The sample regression equation is an estimate of the population regression equation. Like any other estimate, there is uncertainty associated with it. The uncertainty is expressed in confidence bands around the regression line. These bands share the same interpretation as the standard error of the mean, except that the uncertainty varies according to the location along the regression line. The uncertainty is least at the sample mean of the ILI depths and grows as the distance from the mean increases.

There are also bands predicting a single response at a particular value of ILI-reported depth. The standard error of the estimate for large samples functions as a standard deviation around the regression line. The demonstrated sizing tolerance from the available data is conservatively represented at the edge of the prediction interval (Fig. 3).

This representation illustrates the importance of a comprehensive sampling plan because validation of only the deepest defects may not accurately support sizing-performance data for comprehensive integrity evaluation. The incidence of data for actual sizing performance should at least equal that indicated by the sampling chart in Fig. 2.

Corrosion growth rate

External and internal corrosion growth rates in pipelines can vary depending on environment (coatings, soil conditions, and chemical species) and mitigative measures (coating condition, cathodic protection, and chemical inhibition). A number of tools and techniques can establish corrosion growth rates.

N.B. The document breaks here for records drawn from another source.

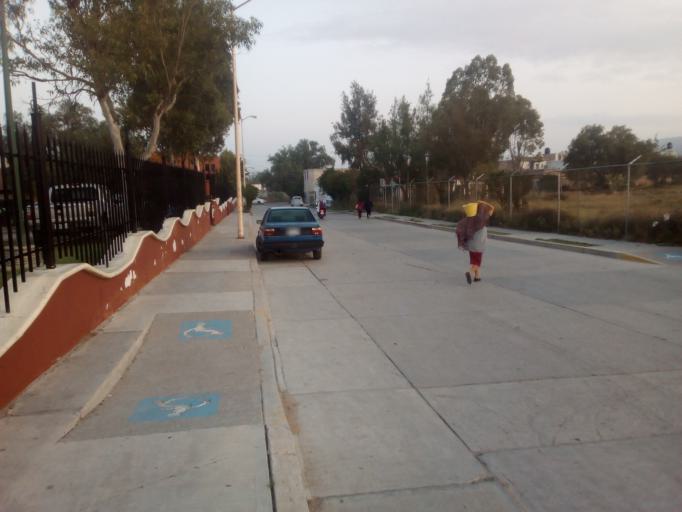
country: MX
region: Guerrero
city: San Luis de la Paz
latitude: 21.2915
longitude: -100.5233
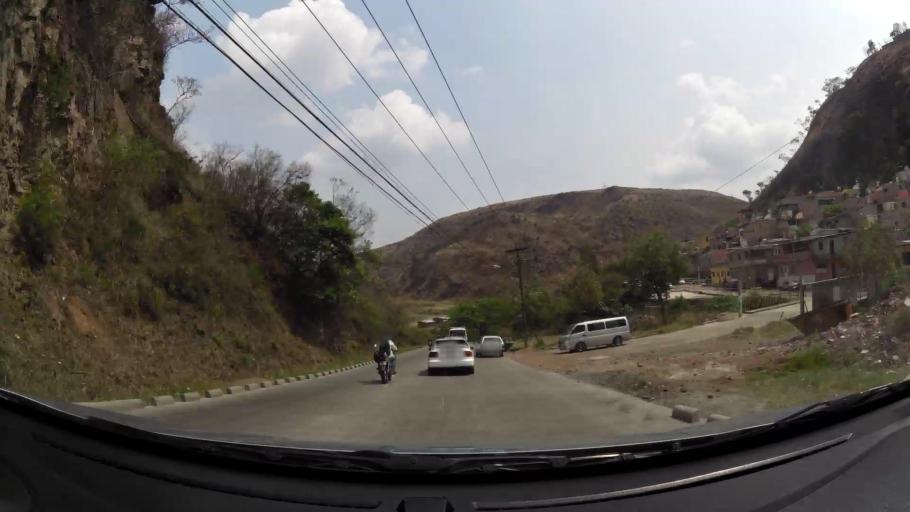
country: HN
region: Francisco Morazan
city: Tegucigalpa
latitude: 14.1182
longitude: -87.2179
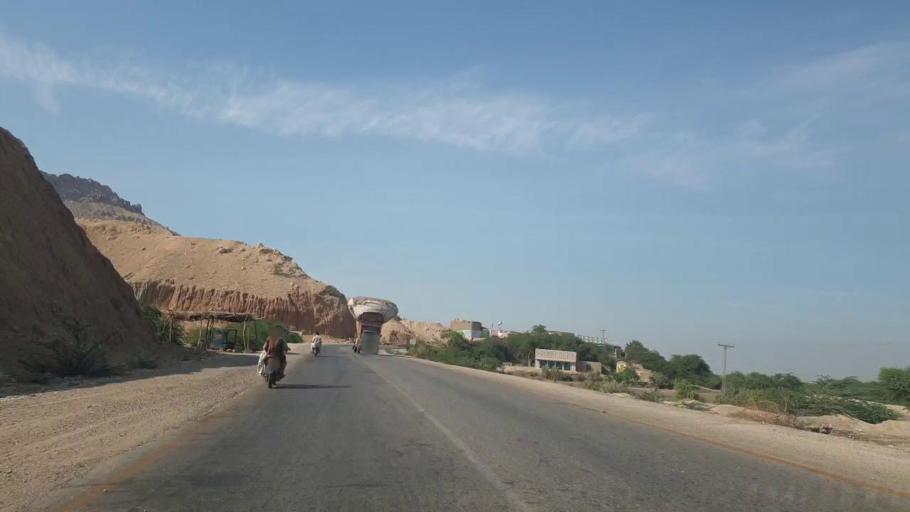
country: PK
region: Sindh
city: Sehwan
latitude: 26.3149
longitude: 67.8906
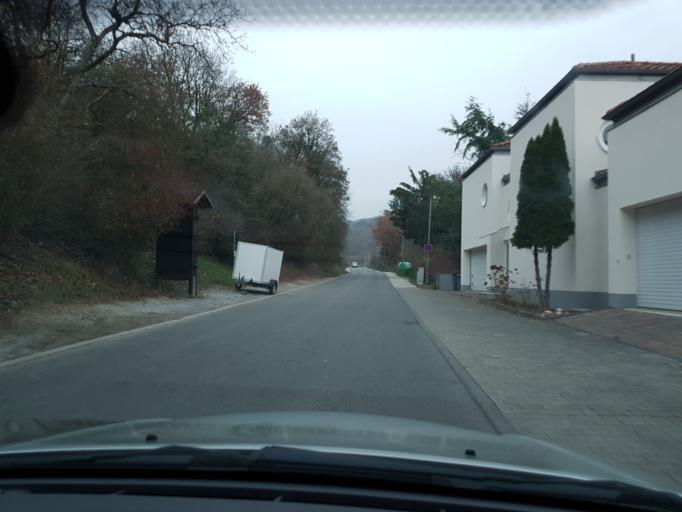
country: DE
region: Hesse
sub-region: Regierungsbezirk Darmstadt
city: Kiedrich
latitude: 50.0469
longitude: 8.0783
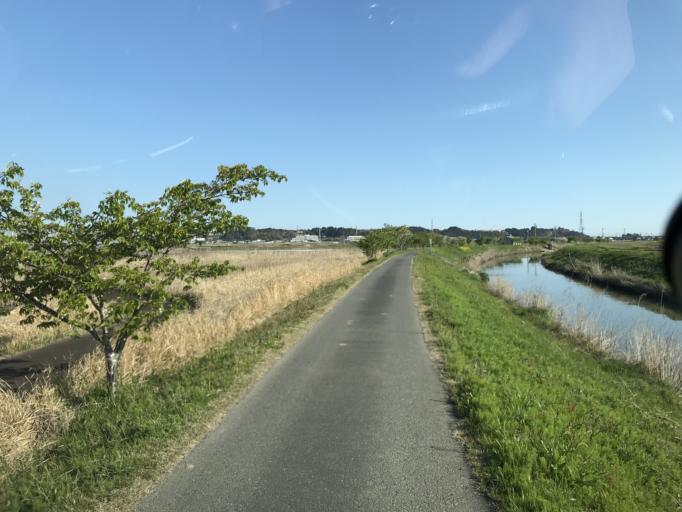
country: JP
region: Chiba
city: Omigawa
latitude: 35.8376
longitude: 140.5884
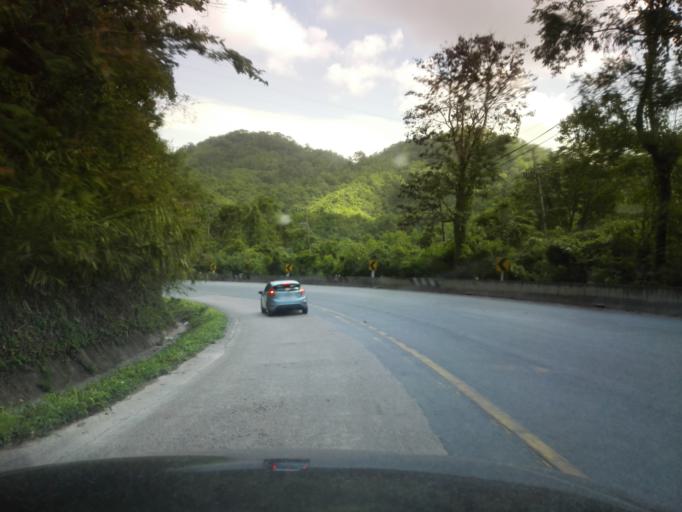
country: TH
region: Tak
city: Mae Sot
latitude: 16.7622
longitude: 98.7121
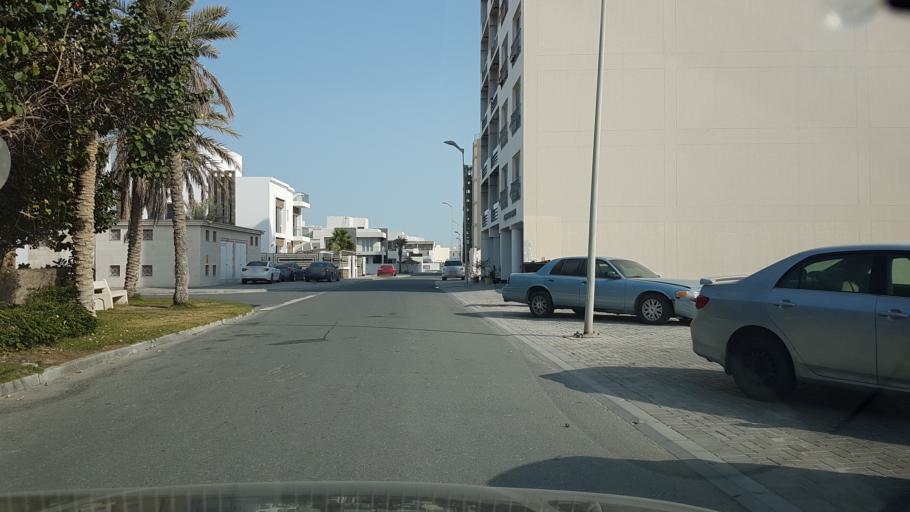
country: BH
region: Muharraq
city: Al Hadd
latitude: 26.2935
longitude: 50.6642
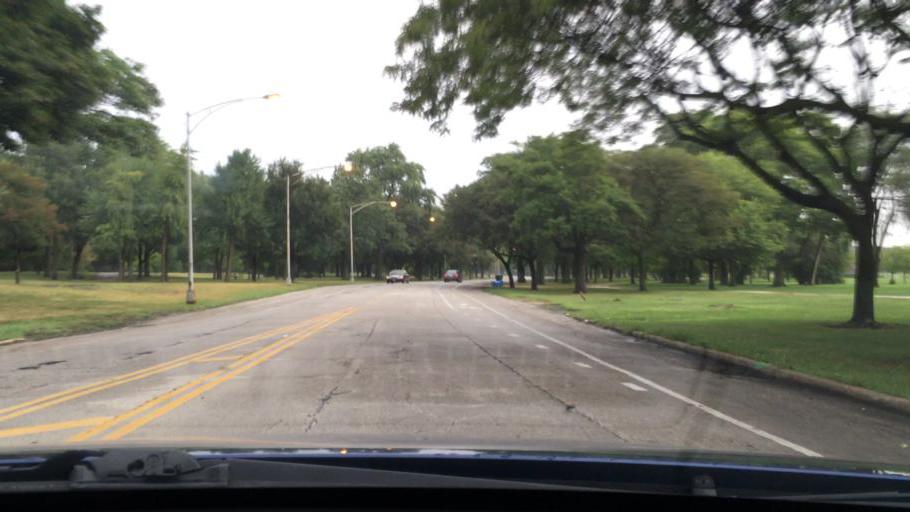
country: US
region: Illinois
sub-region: Cook County
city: Chicago
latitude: 41.7966
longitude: -87.6153
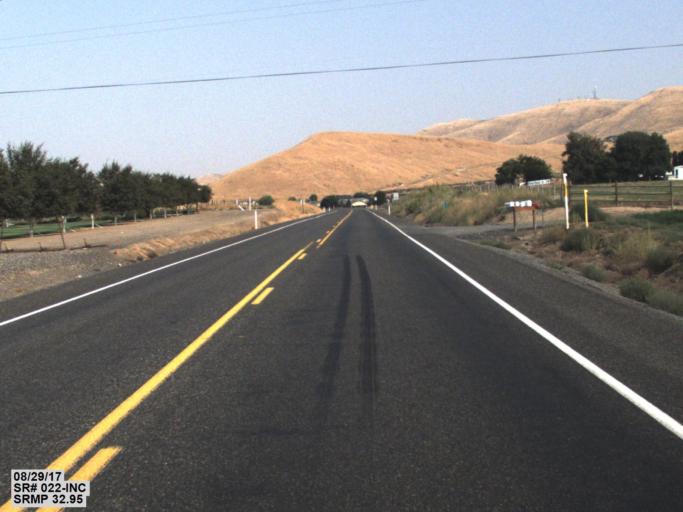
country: US
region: Washington
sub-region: Benton County
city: Prosser
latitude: 46.1931
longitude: -119.8013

• Estimates from single inspection based on age (full-life or half-life) are not mechanistic or empirical and are the least desirable approach.

• Measurements from multiple inspection runs.

• Corrosion monitoring (direct measurements).

• Predictive models (soil resistivity models, species-specific models such as de Waard-Milliams).6

Mitigating measures or natural changes in local corrosion growth kinetics could achieve zero corrosion growth for any given metal-loss feature. It is also reasonable to expect, however, that the maximum possible growth rate is limited.

As previously described, regression-tree analysis can categorize the corroded regions along the pipeline and calculate the corrosion growth rates in these specific areas. The identification of the possible variance and distribution function for corrosion growth rates allows application of numerical simulation techniques and the calculation of POE.

References

1. Pandey, M.D., “Probabilistic Models for Condition Assessment of Oil and Gas Pipelines,” NDT & E International, Vol. 31 (1998), No. 5, pp. 349-358.

2. Bhatia, A., Mangat, N.S., and Morrison, T., “Estimation of Measurement Errors,” International Pipeline Conference, Calgary, June 7-11, 1998.

3. Morrison, T., Mangat, N.S., Desjardins, G., and Bhatia, A., “Validation of An In-Line Inspection Metal Loss Tool,” International Pipeline Conference, Calgary, Oct. 1-5, 2000.

4. API 1163, “In-Line Inspection Systems Qualification Standard,” 2004.

5. Fenyvesi, L., Kania, R., Colquhoun, I., and Gu, B., “A Risk-Based Approach to Maintenance Planning Utilizing In-Line Inspection Data,” International Pipeline Conference, Calgary, Oct. 4-8, 2004.

6. EFCP No. 13, “Predicting CO2 Corrosion in the Oil and Gas Industry,” The Institute Of Materials, 1994.